Department of Dental Materials and Prosthodontics, Araraquara School of Dentistry, São Paulo State University (UNESP), Araraquara, Brazil.
Department of Dentistry, Universidade de Ribeirão Preto, UNAERP, Ribeirão Preto, SP, Brazil.

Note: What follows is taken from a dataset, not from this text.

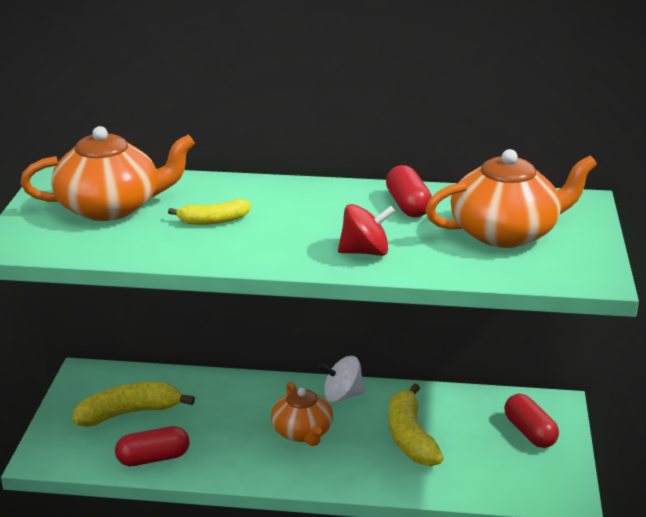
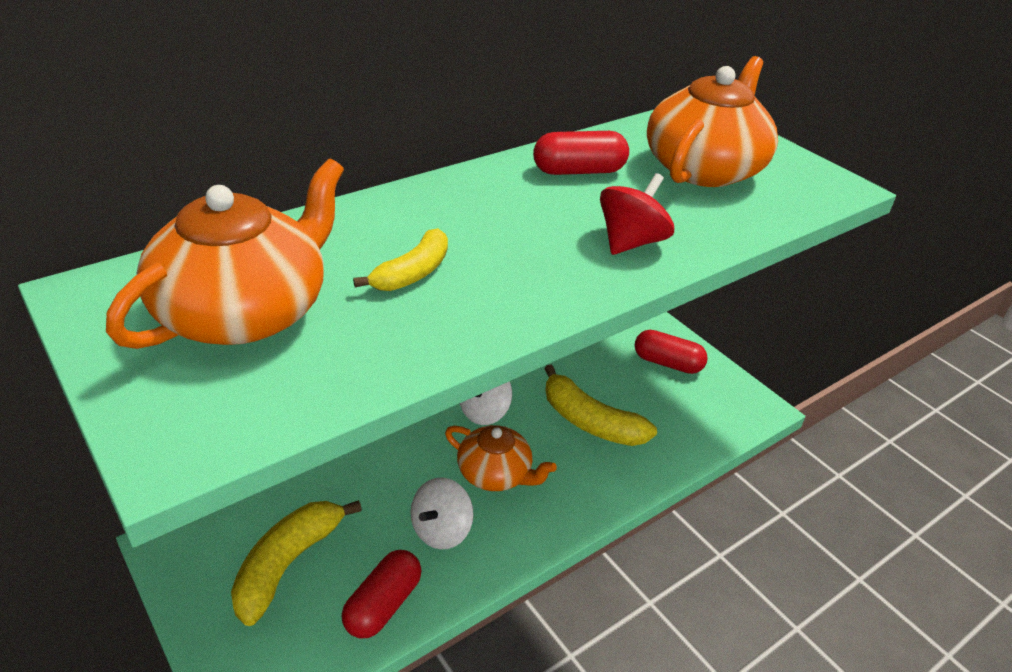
camera: 45 degrees left, 10 degrees up
red capsule [386,165,432,217] -> red capsule turned 45 degrees counterclockwise [533,131,629,175]
none -> white spinning top [410,477,474,549]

Clin Oral Investig. 2021 Oct;25(10):5775-5784. doi: 10.1007/s00784-021-03880-1. Epub 2021 Apr 14.
To assess the effects of epidermal growth factor (EGF)-coated titanium (Ti) discs on the adhesion and metabolism of keratinocytes and gingival fibroblasts exposed to nitrogen-containing bisphosphonates.
Keratinocytes and fibroblasts were seeded (1 × 10 cells/disc) on Ti discs coated with EGF (100 nM). After 24 h, cells were exposed or not to sodium alendronate (SA) or zoledronic acid (ZA) at different concentrations (0 = control, 0.5, 1, or 5 μM) for 48 h. Cell adhesion to the substrates was evaluated by fluorescence microscopy. Cell viability (alamarBlue, n = 6) and synthesis of vascular endothelial growth factor (VEGF), matrix metalloproteinase-2 (MMP-2), and keratinocytes growth factor (KGF) (ELISA, n = 6) were assessed. Data were statistically analyzed by one-way ANOVA and Tukey tests (α = 0.05).
Higher cell adhesion rate was observed when keratinocytes and fibroblasts were seeded onto EGF-coated discs in comparison to uncoated discs. ZA treatment hindered the adhesion of both cell lines on the Ti discs as well as reduced the viability and synthesis of VEGF, KGF and MMP-2 by cells (p < 0.05). SA treatment did not affect cell viability, but interfered negatively on the adhesion and synthesis of EGF and KGF by the cells (p < 0.05). EGF-coated surface increased cell viability and synthesis of growth factors as well as downregulated the synthesis of MMP-2 in comparison to control (p < 0.05).
EGF applied on Ti surface improves the biological responses of oral mucosa cells exposed to SA and ZA.
EGF-coating on titanium may be a suitable strategy to improve oral mucosa cellular events related to biological sealing, especially for patients under bisphosphonate therapy.
评估表皮生长因子(EGF)涂覆钛(Ti)盘对暴露于含氮双膦酸盐的角质形成细胞和牙龈成纤维细胞的黏附和代谢的影响。
将角质形成细胞和成纤维细胞(1×10 个细胞/盘)接种在 EGF(100 nM)涂覆的 Ti 盘上。24 h 后,将细胞暴露或不暴露于不同浓度的阿仑膦酸钠(SA)或唑来膦酸(ZA)(0=对照,0.5、1 或 5 μM)48 h。通过荧光显微镜评估细胞在基质上的黏附。通过 alamarBlue 评估细胞活力(n=6),通过 ELISA 评估血管内皮生长因子(VEGF)、基质金属蛋白酶-2(MMP-2)和角质细胞生长因子(KGF)的合成(n=6)。数据采用单因素方差分析和 Tukey 检验进行统计学分析(α=0.05)。
与未涂覆盘相比,当角质形成细胞和成纤维细胞接种在 EGF 涂覆的盘上时,观察到更高的细胞黏附率。ZA 处理不仅阻碍了两种细胞系在 Ti 盘上的黏附,还降低了细胞 VEGF、KGF 和 MMP-2 的活力和合成(p<0.05)。SA 处理不影响细胞活力,但会对细胞的 EGF 和 KGF 黏附和合成产生负面影响(p<0.05)。与对照相比,EGF 涂覆表面提高了细胞活力和生长因子的合成,并下调了 MMP-2 的合成(p<0.05)。
EGF 施加在 Ti 表面上可改善暴露于 SA 和 ZA 的口腔黏膜细胞的生物学反应。
EGF 涂覆在钛上可能是改善与生物密封相关的口腔黏膜细胞事件的一种合适策略,特别是对于接受双膦酸盐治疗的患者。